● **Exercise prompt**:
Convert the text lines of the rows below into a Markdown table with the columns Number and Text, numbering each line in order and skipping blank lines. Leave the pictures out of the answer.

● **Raw data**:
───
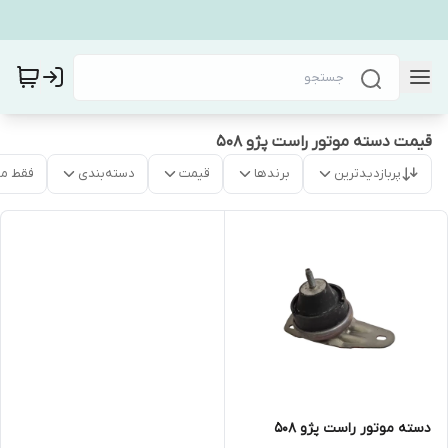
قیمت دسته موتور راست پژو ۵۰۸
پربازدیدترین
برندها
قیمت
دسته‌بندی
فقط م
دسته موتور راست پژو ۵۰۸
───
● **Reply to the task**:
| Number | Text |
|---|---|
| 1 | قیمت دسته موتور راست پژو ۵۰۸ |
| 2 | پربازدیدترین |
| 3 | برندها |
| 4 | قیمت |
| 5 | دسته‌بندی |
| 6 | فقط م |
| 7 | دسته موتور راست پژو ۵۰۸ |